Where does FOGO from my bin go?

Kerbside collection trucks deliver their loads of FOGO to Corio Waste Management’s depot in Moolap (Geelong). The FOGO is loaded into semi-trailers and taken to a commercial compost facility in Shepparton - Western Composting Technology.

There is a shortage of processing facilities for food waste in the Geelong region. To solve this, we are working on new local facilities including a partnership with Barwon Water and our neighbouring councils to receive and process FOGO collected from our kerbside bins at their Regional Renewable Organics Network facility at Black Rock, Connewarre.

How can I keep my kerbside FOGO bin from getting smelly?

Food scraps and garden organics can be prone to odour in high temperatures, or if the bin lid is not completely closed.

Try these tips to reduce the chance of odour: 

  • Wrap particularly smelly food scraps in newspaper, or keep them in the freezer until bin night.
  • Put your bin out to be emptied on each collection day, even if it’s not full.
  • Make sure the bin lid closes completely.
  • Mix garden organics in with food scraps.
  • Keep your bin in the shade.
  • Contact Council if your lid or bin body is cracked and we’ll repair or replace it for free.
  • Wash out your bin occasionally.

If odour becomes an issue, sprinkle vinegar, bi-carb soda, charcoal or eucalyptus oil in your FOGO bin or kitchen caddy to absorb and dissipate smells.

I already compost or have a worm farm. Why do I need a FOGO bin?

The FOGO bin complements your backyard compost or worm farm because you can use it for food scraps and garden waste that don’t go in your compost or worm farm, like:

  • Bones e.g. fish bones, chicken and turkey carcases 
  • Branches & sticks
  • Citrus (whole fruit & peels)
  • Dairy eg cheese, yoghurt, cream
  • Meat (raw and cooked)
  • Onions and garlic
  • Seafood (leftovers, heads shells and peelings)
  • Weeds and weed seeds

See a list of what's accepted in your FOGO bin

Can we include dead animals?

The FOGO bin is for food scraps and garden organics from your household.

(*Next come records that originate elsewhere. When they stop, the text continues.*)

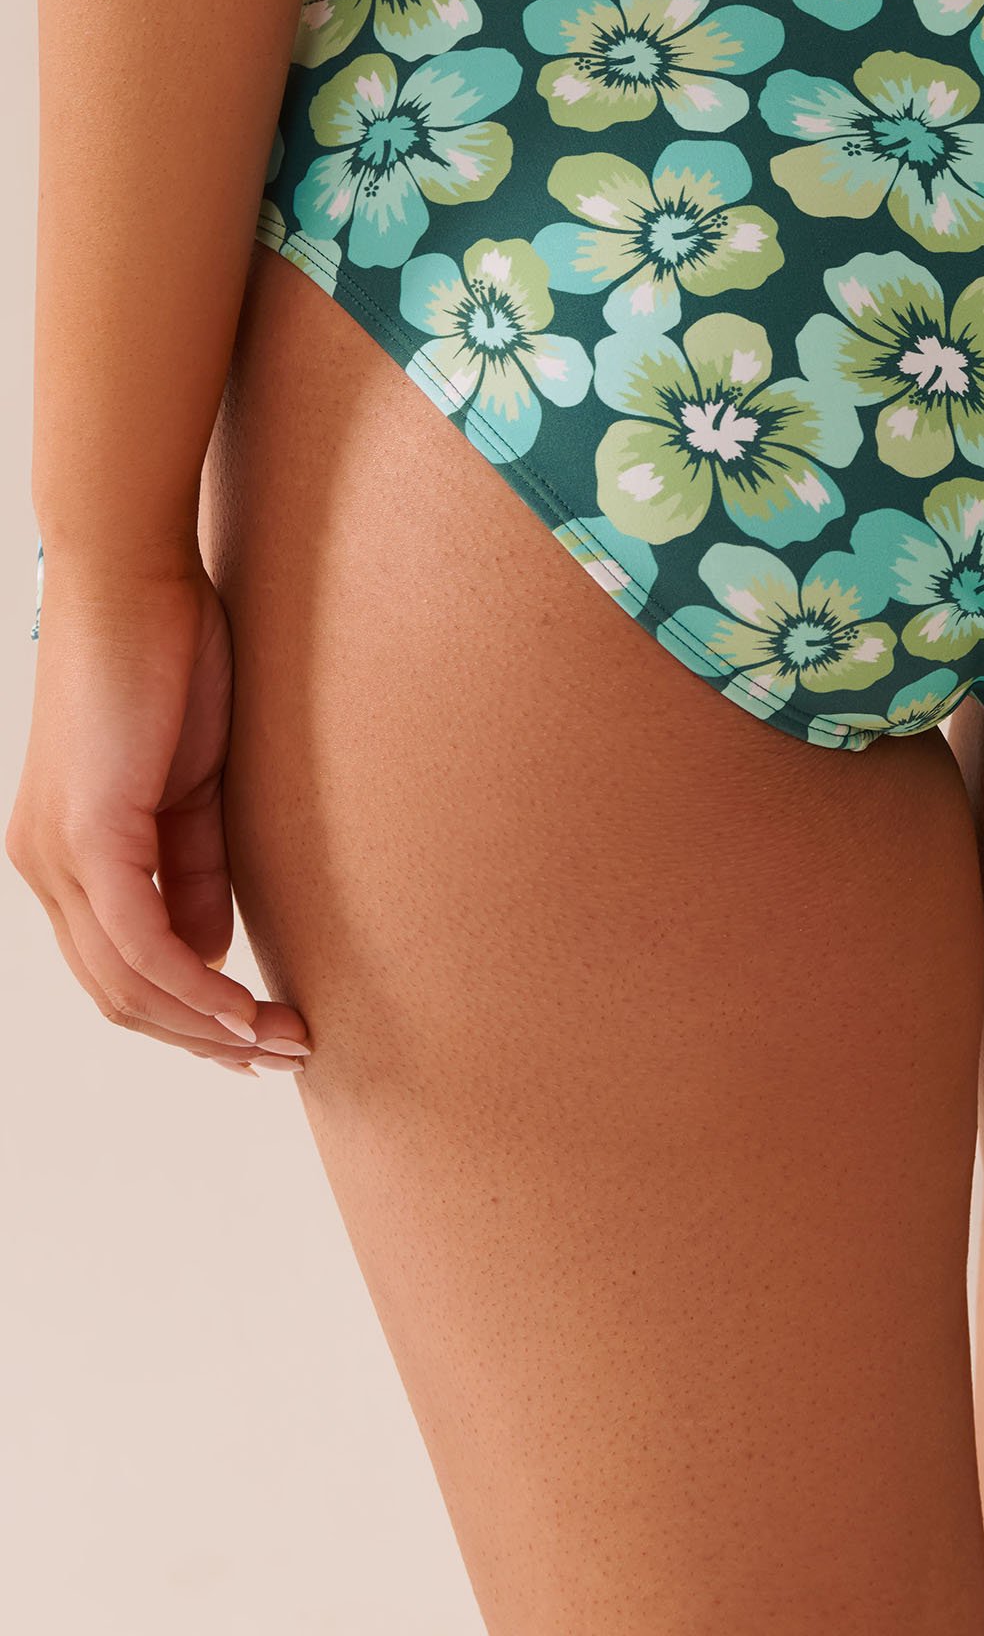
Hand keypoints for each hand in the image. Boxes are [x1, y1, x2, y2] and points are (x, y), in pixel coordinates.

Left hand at [7, 558, 309, 1074]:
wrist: (133, 579)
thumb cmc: (168, 662)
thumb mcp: (193, 788)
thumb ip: (193, 869)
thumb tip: (205, 953)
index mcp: (63, 854)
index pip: (119, 970)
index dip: (190, 1019)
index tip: (264, 1037)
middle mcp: (43, 865)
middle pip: (119, 995)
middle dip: (206, 1040)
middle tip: (287, 1056)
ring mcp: (56, 855)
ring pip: (128, 983)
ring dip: (210, 1027)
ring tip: (285, 1042)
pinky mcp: (88, 835)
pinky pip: (141, 942)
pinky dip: (197, 986)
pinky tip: (244, 1008)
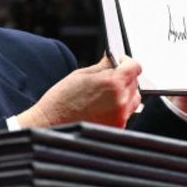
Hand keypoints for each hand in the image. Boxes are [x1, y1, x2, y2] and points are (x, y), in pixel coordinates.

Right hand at [17, 54, 142, 128]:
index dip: (127, 62)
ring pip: (133, 99)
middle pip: (135, 83)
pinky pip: (126, 113)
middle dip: (124, 78)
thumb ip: (102, 66)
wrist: (51, 124)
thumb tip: (113, 59)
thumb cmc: (61, 101)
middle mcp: (120, 100)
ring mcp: (120, 115)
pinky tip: (102, 107)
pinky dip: (119, 108)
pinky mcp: (117, 127)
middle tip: (108, 79)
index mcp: (112, 82)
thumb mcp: (80, 74)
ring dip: (124, 93)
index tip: (121, 62)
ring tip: (105, 95)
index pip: (135, 67)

If you have the occasional small dead animal like a mouse or bird, wrap it in newspaper and put it in.

Cats and dogs or livestock are too big and should not be put in the FOGO bin. Bury them on your property or contact a vet or knacker to help you with removal and disposal.

Why do we have a FOGO collection?

On average in our shire, 40% of what went into household landfill (general waste) bins was organic, and most of that organic waste was from the kitchen. When food waste ends up in landfill it creates methane, a greenhouse gas much more potent than carbon dioxide.

Having a FOGO service means you put all food waste in the green bin with your garden clippings. Then we take it to an industrial processor who will compost the organic matter.

This means less waste will be sent to landfill, and the food will be turned into a resource – compost – that will be used by farmers.

Why do rural properties use the same service as urban properties?

The kerbside service is designed for typical residential waste, and waste generated by rural households shouldn't differ too much from that of an urban household.

The kerbside bins should not be used for disposal of waste from a farm or agricultural business.

Residents on rural properties have a choice of whether or not to use Council's kerbside waste collection service.

If you choose to use Council's service, you must use the four bin system.

While many rural households manage most of their organics at home, Council’s FOGO service accepts items you wouldn’t put in home compost like avocado stones, spicy leftovers, onions, citrus, rotten food and more. These things should not be in the landfill bin anymore.

If you choose not to use Council's service, you will need to manage your own waste.

Ways to do this include:

  • Compost your own food and garden organics on your property.
  • Engage a private company to collect your waste.
  • Take your waste to the transfer station yourself.